A new report says the UK shipping industry should target using 100% renewable electricity whilst ships are at berth in ports, which could reduce emissions equivalent to 1.2 million diesel cars.
Schneider Electric commisioned the study which explored emissions from idling ships at berth in UK ports and how this affects air quality. The report says pollution from ships is an ‘often neglected’ source of air pollution.
While road transport pollution is a current hot topic, the report says ‘we should not underestimate the impact that portside emissions have on the environment and the cost of keeping society healthy.’
It says ‘ships spewing toxic emissions near to coastal towns and cities puts people and the environment at risk.’
The report says if emissions from a ship’s engine at berth was reduced to zero by replacement with power from 100% renewable electricity sources, the UK could also save £402m per year through the elimination of nitrogen oxides, sulphur dioxide and particulates.
A partnership between the Port of Seattle and the shipping industry has seen annual CO2 emissions being cut by up to 29% annually in the port, with financial savings of up to 26% per port call.

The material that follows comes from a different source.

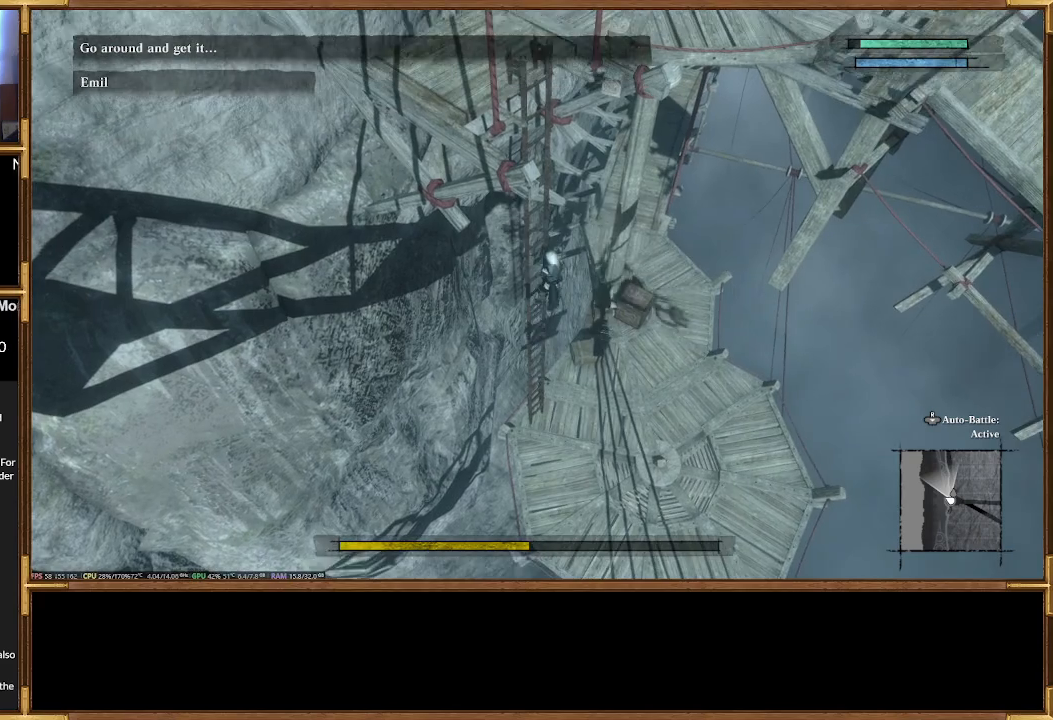
{"buttons": ["R2"], "events": []}
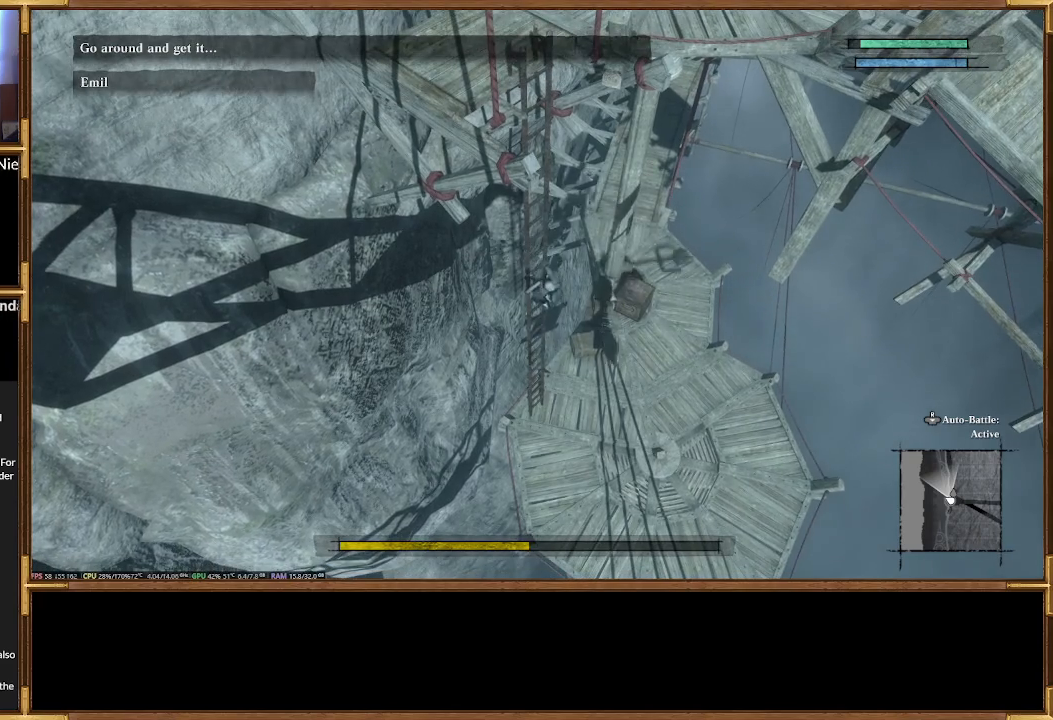
{"buttons": ["R2"], "events": []}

Meanwhile, shore connection capabilities have been mandatory for all ships at berth in California since 2010 and by 2020, at least 80% of berths have to be equipped with shore connection technology.
Peter Selway, Marine Segment Marketing Manager at Schneider Electric said: ‘The UK is one of the last global regions to introduce shore connections at its ports and it will take industry collaboration and innovation to bring forward the introduction of portside electricity in a quick and sustainable manner.
There is now a global standard for shore connections and it is up to our ports now to catch up with the global norm and demonstrate that we truly believe in a cleaner, healthier future
‘It is time now to adopt a new way of thinking and embrace, as an industry, the benefits that shore connections and portside electricity can bring quickly and cost-effectively.
‘We are fortunate enough to have the technology at hand and we must put it to good use.’